## What to work on
1. Answer these from the HP Converged Infrastructure text:
(a) What is the most virtual clients VirtualSystem can support?
(b) What was CloudSystem called in its previous incarnation?
(c) Under which newly announced program will HP expand its roster of service providers?
2. Pick up the HP Converged Infrastructure text after its last sentence and keep writing.

----- Page extract -----

HP this week really stirred up the Converged Infrastructure world by introducing three new solution offerings, one an incremental evolution of an existing offering and the other two representing new options which will put increased pressure on competitors. The trio includes:

  • HP VirtualSystem – HP’s answer to vStart, Flex Pod and vBlocks, VirtualSystem is a pre-integrated stack of servers (blade and racked options), HP network switches and HP Converged Storage (3Par and Left Hand Networks iSCSI) along with software, including the relevant OS and virtualization software. Clients can choose from four scalable deployment options that support up to 750, 2500 or 6000 virtual servers or up to 3000 virtual clients. It supports Microsoft and Linux along with VMware and Citrix. Since this product is new, announced within weeks of the publication of this document, we have had limited exposure it, but HP claims that they have added significant value in terms of optimized infrastructure, automation of VM deployment, management and security. In addition, HP will be offering a variety of services and hosting options along with VirtualSystem. Forrester expects that VirtualSystem will change the existing competitive dynamics and will result in a general uptick of interest it similar solutions. HP is positioning VirtualSystem as a growth path to CloudSystem, with what they describe as a “streamlined” upgrade path to a hybrid cloud environment.
  • HP CloudSystem – This HP Converged Infrastructure solution, an evolutionary update of its previous incarnation as HP BladeSystem Matrix and intended growth path for VirtualSystem users, is a multi-tenant, application-agnostic services delivery platform for deploying a cloud solution for the enterprise as a platform for a wide variety of uses, and for hosting providers to provide SaaS solutions. HP supports multiple hypervisors and non-virtualized workloads, with default virtualization management conducted through the Matrix Operating Environment. HP provides guidance and templates for common enterprise workloads and configurations like Oracle RAC, Microsoft Exchange Server, and SAP, to name a few. HP’s packaged solutions also include on-site professional services integration to aid in setup and knowledge transfer. HP has announced that they will add bursting capability, allowing CloudSystem users to easily scale workloads out to an external cloud environment, as well as an expanded roster of service providers in the second half of 2011 under the umbrella of the newly announced CloudAgile Service Provider program.

----- Record set -----

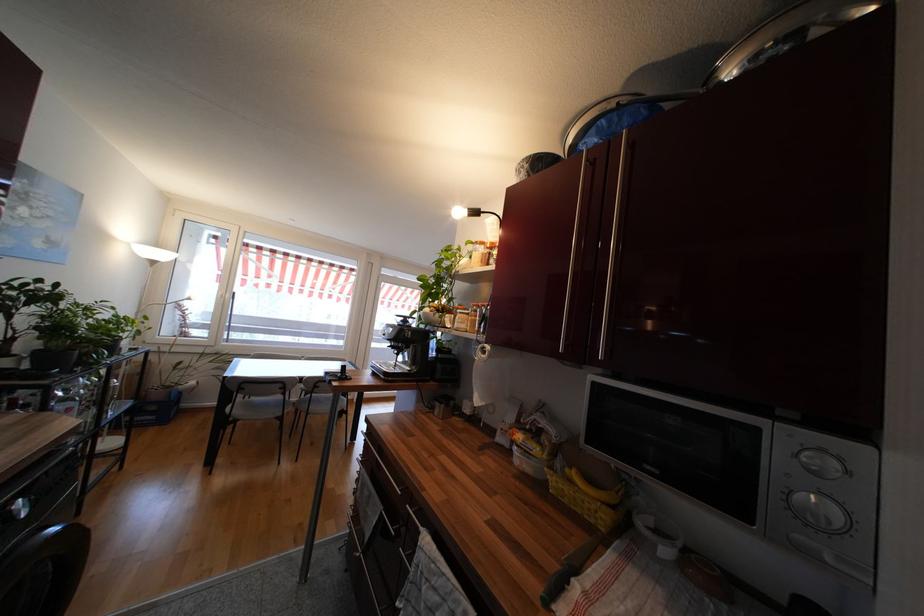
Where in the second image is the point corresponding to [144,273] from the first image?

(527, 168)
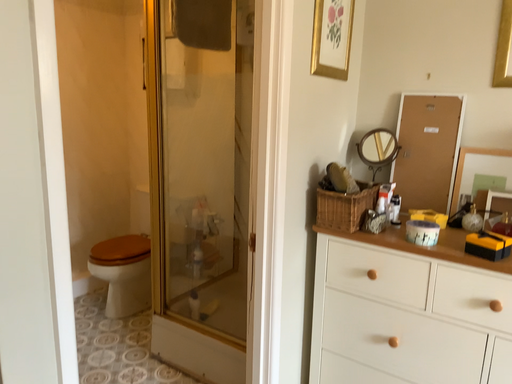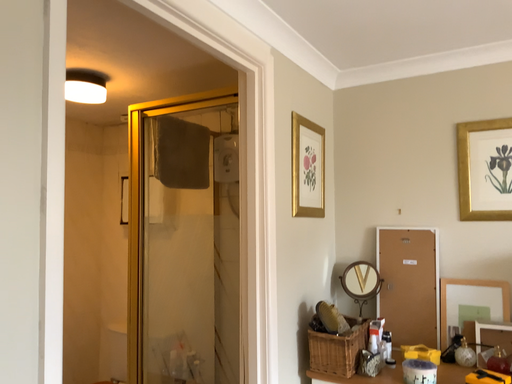
Question: How did the camera likely rotate when shooting the video?

Choices:
 (A) rotated downward
 (B) rotated upward

Answer: (B)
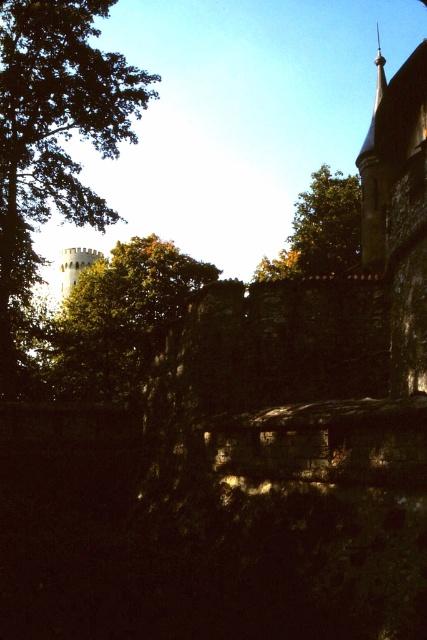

-----

## Responses in order
1.
(a) 3000
(b) HP BladeSystem Matrix
(c) The CloudAgile Service Provider program

2.
  • HP AppSystems – Expanding on the Microsoft portfolio of solutions, HP in June 2011 announced the HP Business Data Warehouse Appliance, optimized for SQL Server 2008 R2, which delivers high performance, throughput and capacity for data marts and small-scale data warehouses, in an integrated appliance, including HP hardware, HP and Microsoft software, and HP solution support. The new HP Database Consolidation Solution, Optimized for SQL Server 2008 R2 is a prebuilt reference architecture for virtualized SQL Server consolidation, which provides prescriptive guidance leveraging years of experience from HP and Microsoft. As part of the AppSystems portfolio, HP will also ship the HP Vertica Real-Time Analytics System with 3 deployment options/sizes and the HP Vertica Analytics Platform (software). The HP Vertica appliances will support up to 26TB in the ¼ rack, 52TB in the ½ rack and 105 TB’s in the full rack.

With these new announcements, the virtual infrastructure platform segment of the CI space begins to look positively crowded, and now HP users will have an alternative to the VCE offerings as well as Dell’s new vStart options when looking at these platforms. On the integrated application stack side, the new HP options look like strong choices for users of these complex vertical stacks.

All in all, a strong move for HP with good value for customers and one that will increase pressure on competitors.